Some GOOD News
THANKS TO the Kirk sisters, Trish and Melinda, and their mother, Peg, the heartwarming story about Ben Hillard was forwarded to me. Ben is the son of former Barnesville residents and 1965 BHS grads, David and Cyn Mckenzie Hillard, now of the Denver area. Ben’s grandparents were Rev. Roy and Shirley Hillard and Leo and Margaret McKenzie. Siblings of Ben’s parents, Beth Hillard Orr and Mike McKenzie, continue to live in Barnesville.
WRITER OF this inspiring story gave us permission to reprint it as she wrote it.

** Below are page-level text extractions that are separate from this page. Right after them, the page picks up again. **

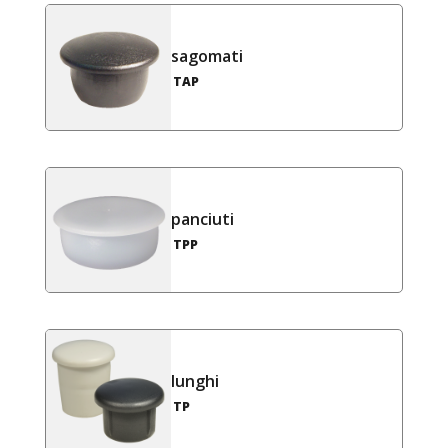
sagomati
TAP
panciuti
TPP
lunghi
TP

BEN’S MOTHER, Cindy said, “My mother would be smiling and quoting Romans 8:28 “All things work together for good....”
Nursing Scholarship Winner
Ben Hilliard decided to become a nurse after a stroke.
By Vicki Hildner
College of Nursing student Ben Hilliard is celebrating after being chosen out of 500 applicants to receive the 2011 BestNursingDegree.com “Back to School” nursing scholarship. He can trace his decision to become a nurse back to the day he was running six-minute miles on an outdoor track with the temperature hovering above 100 degrees in Bandar Baru Bangi, Malaysia.
“I felt something pop,” he remembers. “Next I knew I was lying on the infield grass. I picked up my left arm with my right hand, and when I let go, my left arm fell back on the ground. I lay on the ground, calling ‘Help’ in English and then in Malay.”
A 1998 Bucknell University graduate, Hilliard had spent a short stint in New Guinea with the Peace Corps, before returning to the United States to get married. He and his wife, Casey, moved to Colorado where this former English major carved out a new career as a district manager for a concrete manufacturer.
When Hilliard’s wife decided to pursue her doctorate in medical anthropology at McGill University, the couple spent three years in Montreal, and when she won a Fulbright scholarship, they moved to Malaysia in 2006. Hilliard studied the Malay language for seven months before he went to work as a tutor and translator.
An avid runner, Hilliard was trying to beat his personal best one early morning, when he felt a tingling in his foot. He slowed to a jog and then collapsed. His left side was paralyzed. He lay on the ground for 40 minutes before his wife, concerned that he had not returned home, came looking, heard him yelling and found him.
At the age of 31, top-notch athlete Ben Hilliard had been brought down by a stroke.
“When they loaded me into the ambulance, my wife kept trying to tell the attendants that we needed to rush to the hospital in Kuala Lumpur,” he recalls. “But there is no literal translation in Malay for ‘sense of urgency.’ Instead, I heard the attendants say what I would hear a hundred times in the next year: ‘Nasiblah.’ Translated, it means ‘It’s fate.’”
As fate would have it, Hilliard landed in a hospital equipped to treat him with both western and eastern medicine. “If you wanted western medicine, you went to the west wing,” he laughs. “Then you went over to the east wing for acupuncture.” He would spend more than a year recovering, most of that time spent in rehabilitation.
The experience gave him new direction for his future.
“When you go through something like a stroke,” he says, “you stop and ask yourself what you want out of life. What I wanted was to give someone else the great care I received.”
When the Hilliards returned to Colorado, Ben Hilliard went to work full time in Littleton Public Schools and, at the same time, took all his prerequisites for nursing school. He applied to several schools, but the University of Colorado College of Nursing “was where I wanted to go. It has a great reputation and I was really impressed by the number of clinical hours I would get.”
His philosophy about winning the scholarship is simple. “You have to apply to win. If you apply, you will have a chance, but if you don’t apply, you don’t even have a chance. “
Today, Ben Hilliard says he has made a “tremendous” recovery from the stroke, but he still feels its effects. “I walk with a limp, I have chronic pain, and I am no longer athletic or even fully coordinated,” he says.
But none of that will stand in the way of his goal. Hilliard hopes to become a nurse practitioner, working in a rural community. “I want equitable access to health care for everyone. I like the idea of serving the underserved. But most important, I like offering direct help to people because I know what difference good health care made in my life.”